Matthew nodded his thanks. Magnus rowed them toward the middle of the river, and they were off upon its course. They rounded a bend where the grass waved in the water like the green hair of half-submerged nymphs. When Matthew looked back again he saw only star-strewn sky and dark river but for a few torches and lanterns gleaming in the distance. 

Soon they had caught up to the floating carnival, and then the territory of reptiles. Matthew uneasily watched the passage of the creatures and saw their eyes glinting red in the rushes. One that glided by on the left side brought renewed agitation and hollering from the men just ahead, and when Matthew saw its scarred black body he thought it had to be as long as their boat. He caught sight of a hideous-looking snout and sunken eyes from a madman’s nightmare, and why he in that moment thought particularly of Lord Cornbury, Governor of the colony of New York and cousin to Queen Anne herself, he did not know. 

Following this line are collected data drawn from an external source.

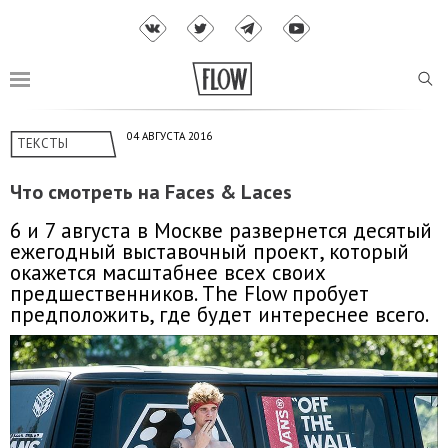
04 АВГУСТА 2016
ТЕКСТЫ
Что смотреть на Faces & Laces
6 и 7 августа в Москве развернется десятый
ежегодный выставочный проект, который
окажется масштабнее всех своих
предшественников. The Flow пробует
предположить, где будет интереснее всего.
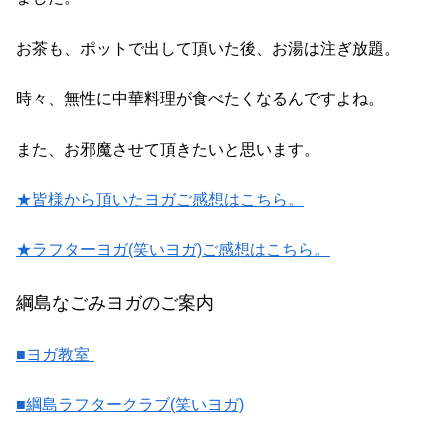
お茶も、ポットで出して頂いた後、お湯は注ぎ放題。
時々、無性に中華料理が食べたくなるんですよね。
また、お邪魔させて頂きたいと思います。
★皆様から頂いたヨガご感想はこちら。
★ラフターヨガ(笑いヨガ)ご感想はこちら。
綱島なごみヨガのご案内
■ヨガ教室
■綱島ラフタークラブ(笑いヨガ)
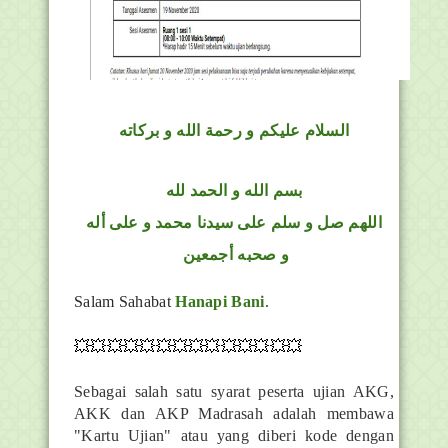
السلام عليكم و رحمة الله و بركاته
بسم الله و الحمد لله
اللهم صل و سلم على سيدنا محمد و على أله
و صحبه أجمعين
Salam Sahabat
Hanapi Bani
.
💥💥💥💥💥💥💥💥💥💥💥💥💥💥
Sebagai salah satu syarat peserta ujian AKG,
AKK dan AKP Madrasah adalah membawa
"Kartu Ujian" atau yang diberi kode dengan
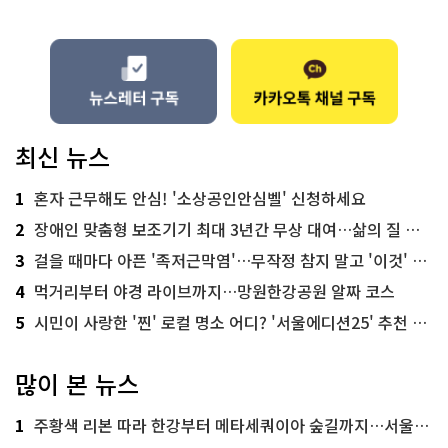
최신 뉴스
1
혼자 근무해도 안심! '소상공인안심벨' 신청하세요
2
장애인 맞춤형 보조기기 최대 3년간 무상 대여…삶의 질 높인다
3
걸을 때마다 아픈 '족저근막염'…무작정 참지 말고 '이것' 해보세요!
4
먹거리부터 야경 라이브까지…망원한강공원 알짜 코스
5
시민이 사랑한 '찐' 로컬 명소 어디? '서울에디션25' 추천 코스
많이 본 뉴스
1
주황색 리본 따라 한강부터 메타세쿼이아 숲길까지…서울둘레길 15코스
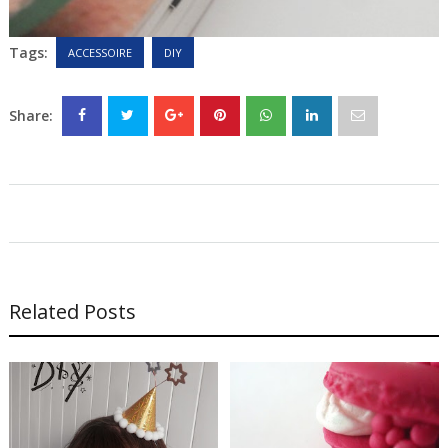
Tags:
ACCESSOIRE
DIY
Share:
Related Posts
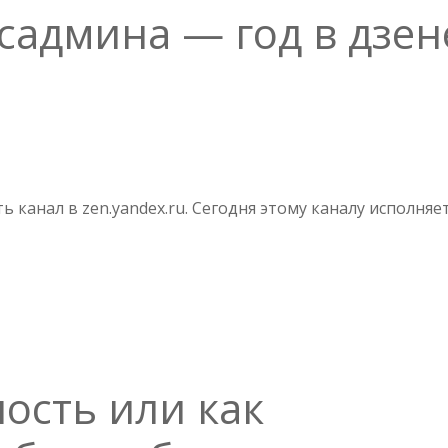
садмина — год в дзен
О
ЛАБОРАТОРИЯ
СИСАДМИНА
—
ть канал в zen.yandex.ru. Сегодня этому каналу исполняе
ГОД
В
ДЗЕНЕ
ость или как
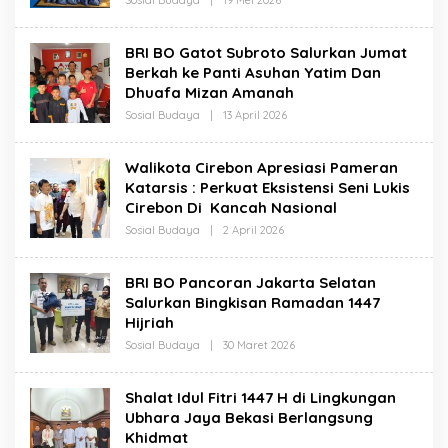
Redaksi
BRI BO Gatot Subroto Salurkan Jumat
Berkah ke Panti Asuhan Yatim Dan
Dhuafa Mizan Amanah
Oleh
Sosial Budaya
|
13 April 2026
Redaksi
Walikota Cirebon Apresiasi Pameran
Katarsis : Perkuat Eksistensi Seni Lukis
Cirebon Di Kancah Nasional
Oleh
Sosial Budaya
|
2 April 2026
Redaksi
BRI BO Pancoran Jakarta Selatan
Salurkan Bingkisan Ramadan 1447
Hijriah
Oleh
Sosial Budaya
|
30 Maret 2026
Redaksi
Shalat Idul Fitri 1447 H di Lingkungan
Ubhara Jaya Bekasi Berlangsung
Khidmat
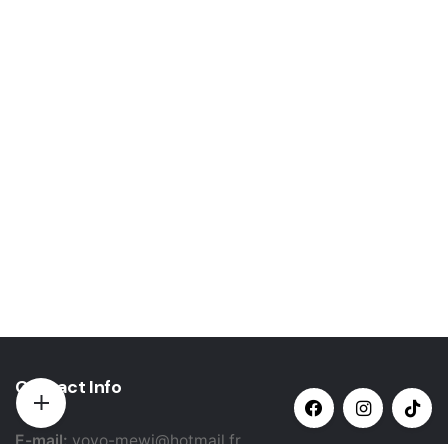
Contact Info
E-mail:
yovo-mewi@hotmail.fr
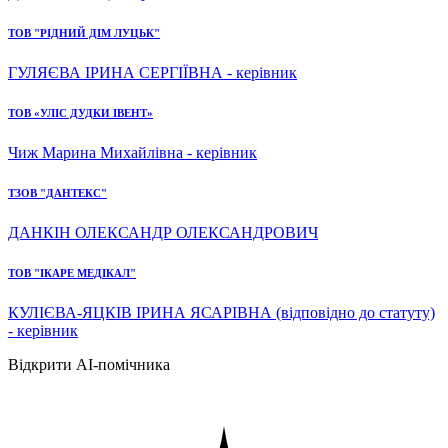
ТОВ "РІДНИЙ ДІМ ЛУЦЬК"
ГУЛЯЄВА ІРИНА СЕРГІЇВНА - керівник
ТОВ «УЛІС ДУДКИ ІВЕНТ»
Чиж Марина Михайлівна - керівник
ТЗОВ "ДАНТЕКС"
ДАНКІН ОЛЕКСАНДР ОЛЕКСАНДРОВИЧ
ТОВ "ІКАРЕ МЕДІКАЛ"
КУЛІЄВА-ЯЦКІВ ІРИНА ЯСАРІВНА (відповідно до статуту)
- керівник
Відкрити AI-помічника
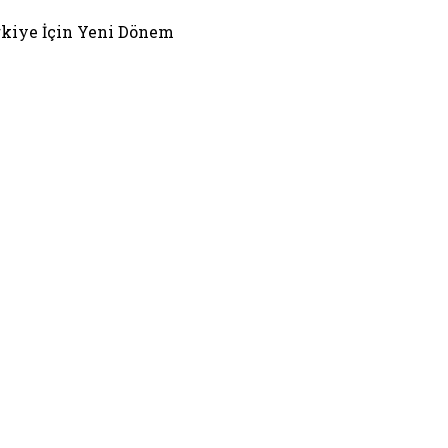
rkiye İçin Yeni Dönem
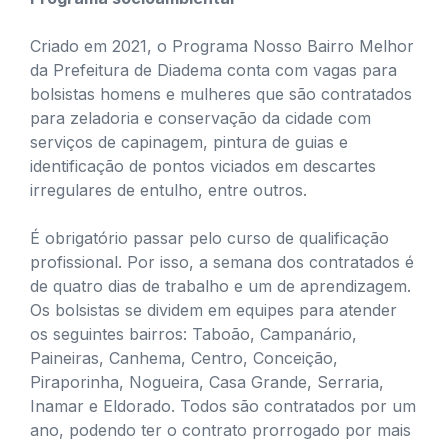
Criado em 2021, o Programa Nosso Bairro Melhor
da Prefeitura de Diadema conta com vagas para
bolsistas homens e mulheres que são contratados
para zeladoria e conservação da cidade com
serviços de capinagem, pintura de guias e
identificação de pontos viciados em descartes
irregulares de entulho, entre outros.
É obrigatório passar pelo curso de qualificação
profissional. Por isso, a semana dos contratados é
de quatro dias de trabalho e um de aprendizagem.
Os bolsistas se dividem em equipes para atender
os seguintes bairros: Taboão, Campanário,
Paineiras, Canhema, Centro, Conceição,
Piraporinha, Nogueira, Casa Grande, Serraria,
Inamar e Eldorado. Todos são contratados por um
ano, podendo ter o contrato prorrogado por mais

He looked back over his shoulder and said to Magnus, “I don’t believe in curses. Or witches, either.” 

Magnus said nothing, but kept steadily rowing. They were almost upon the three boats ahead. 

“I once had reason to be involved with the case of a supposed witch,” Matthew went on. “It was the work of a human being…however evil, but human work.” 

“Hm,” was Magnus’ reply. 

“Civilized men don’t believe in such things.” Matthew realized he was beginning to sound a little edgy for reassurance in this statement. “Because…they don’t
exist
.” 

He turned away from Magnus to focus on their progress, and that was when he saw one of the men in the boat ahead and to their left miss the toss of a liquor jug from one end of the craft to the other. It splashed into the water, and another of the men shouted, “Jackson, you fool! Don’t let that get away!” 

The hapless Jackson, a wide-bodied man wearing a battered straw hat and trousers with patches on the knees, seemed already dazed by his drinking. He leaned over the stern and reached long for the jug, which was yet corked and floating. Jackson’s fingers closed around the handle. Just that quickly, the river struck. 

A massive black snout dappled with knotty gray growths rose from the water. A pair of jaws clamped their teeth upon Jackson’s wrist. He gave a scream and, trying to pull free, reached to grasp the arm of the man nearest him, who a minute ago had been boisterous and heavy-voiced but now shrieked nearly in falsetto like a terrified woman. Then the alligator, a true leviathan, abruptly submerged with a twist of its body and slap of its tail. Jackson went over the stern and down under the water just a few feet away from Matthew, the straw hat spinning away. The second man pulled free but in so doing upset his own equilibrium and fell backward over the boat’s starboard side. The boat rocked violently as the two men left in it struggled to keep their balance and not be thrown out. 

Matthew saw more of the reptiles gliding in. The shouting of the other men in the surrounding boats had become hoarse and panicked. Someone in another craft fired a pistol shot that plumed blue smoke and did not hit an alligator but instead chopped a chunk of wood off the port side of the boat that was now missing half its passengers. The water churned and frothed. Before Matthew surfaced a distorted and agonized face that tried to gulp for air in the turbulent foam but was dragged down again with its mouth full of Solstice River.